In releasing this album in a surprise fashion, one could argue that Kendrick is deliberately lowering the stakes for himself here. Furthermore, much of the material on untitled unmastered clearly occupies the same musical and lyrical headspace of its predecessor, and anyone who followed Kendrick’s talk-show performances will likely recognize a few of these songs. Rather than cast-offs, though, these tracks feel more like missing pieces, a lost link between the insular world of Kendrick’s Compton and the wider world in which he was uncomfortably thrust. They encapsulate fear, anger, grief, and hope in an open and direct way.

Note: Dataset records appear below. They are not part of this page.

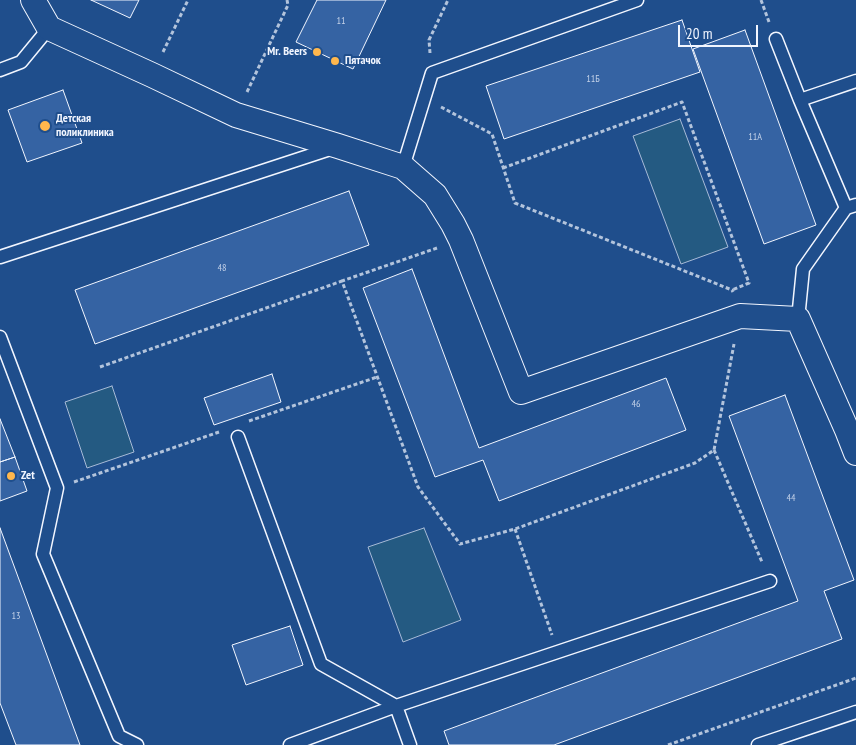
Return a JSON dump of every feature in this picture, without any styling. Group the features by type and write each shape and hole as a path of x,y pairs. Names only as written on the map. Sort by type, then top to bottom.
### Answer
{"street":[{"path":"33,0 49,28 236,115 403,168 435,194 453,224 521,392 740,316 798,319 856,453"}],"lane":[{"path":"403,168 432,73 636,0"},
{"path":"0,70 21,62 49,28"},
{"path":"776,38 800,100 851,206 802,269 798,319"},
{"path":"800,100 856,81"},
{"path":"0,257 338,146"},
{"path":"0,337 57,488 43,554 119,736 137,745"},
{"path":"238,437 321,664 396,706 410,745"},
{"path":"290,745 396,706 770,581"},
{"path":"758,745 856,712"}],"path":[{"path":"152,75 188,0"},
{"path":"236,115 288,5 287,0"},
{"path":"432,73 429,40 448,0"},
{"path":"425,99 492,134 503,168 515,203 732,290 749,283 682,102 503,168"},
{"path":"100,367 342,281"},
{"path":"732,290 740,316"},
{"path":"714,450 770,581"},
{"path":"515,529 558,652"},
{"path":"668,745 856,678"}],"shaded area":[{"path":"680,119 728,247 681,264 633,136"},
{"path":"112,386 134,452 87,468 65,402"},
{"path":"424,528 461,620 403,642 368,547"}],"building":[{"path":"91,0 139,0 130,18"},
{"path":"317,0 386,0 353,69 296,42"},
{"path":"682,20 700,72 504,139 486,86"},
{"path":"745,30 816,225 764,244 693,49"},
{"name":"Детская поликлиника","path":"63,90 82,143 27,162 8,110"},
{"path":"349,191 369,245 95,344 75,290"},
{"path":"412,269 479,448 666,378 686,430 499,501 483,460 435,477 363,288"},
{"path":"272,374 281,402 214,425 204,398"},
{"path":"785,395 854,580 824,591 842,639 554,745 449,745 444,731 798,601 729,416"},
{"path":"0,419 15,457 0,462"},
{"name":"Zet","path":"15,457 27,491 0,501 0,462"},
{"path":"0,528 80,745 16,745 0,703"},
{"path":"290,626 303,665 246,685 232,645"}],"place":[{"name":"Mr. Beers","path":"317,52"},
{"name":"Пятачок","path":"335,61"},
{"name":"Детская поликлиника","path":"45,126"},
{"name":"Zet","path":"11,476"}]}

Like its predecessor, untitled unmastered deals with Kendrick’s questions about what it means to be young, famous and black in a world where being young and black is a sadly dangerous proposition. Kendrick tries in vain to look for answers on “untitled 03", but different philosophies and modes of thought offer him no comfort (especially not the white capitalist intent on commodifying and selling Kendrick’s talent for a tidy profit). In some ways, untitled unmastered gives us an even more liberated Kendrick Lamar: free of the constraints of the typical album and the demands of crafting a deliberate narrative, Kendrick gives us more concentrated bursts of thoughtful anger.

Anger may not be the right word, though. Frustration may be the more appropriate word. In this, untitled unmastered is more of a full post-script to Butterfly as opposed to a collection of rejects. The album opens with Kendrick asking for salvation, wondering if he’s done enough in his life to earn it. This plea is immediately followed by indulgence on “untitled 02” as Kendrick laments how his grand message fell on the ears of people who want him to buy shit, enjoy his fame and stop thinking about life. That core conflict between embracing earthly pleasures and looking for something more important is accentuated by the foreboding G-funk and jazz samples that permeate the album. At times, especially on the sinewy “untitled 05", it feels as if Kendrick is deliberately undercutting his music, shouting aggressively over smooth bass and drums to remind himself and us that things aren’t as okay as we think.

Very little about untitled unmastered is polished: one track fades out with an extended, demo-quality outtake of Kendrick and his band in the studio, and repeated chants of “Pimp pimp! Hooray!” are the only things tying many of these songs into a whole. Yet this doesn’t have the ramshackle, hastily-assembled feel of, say, The Life of Pablo. untitled may have an amount of unfinished, scattered ideas, yet it still feels essential and vital. There’s no narrative, and the music may not be as rich as we know it can be, but Kendrick Lamar can still command attention like no other. Even in this concentrated, pared-down form, the music of Kendrick Lamar doesn’t cease to amaze.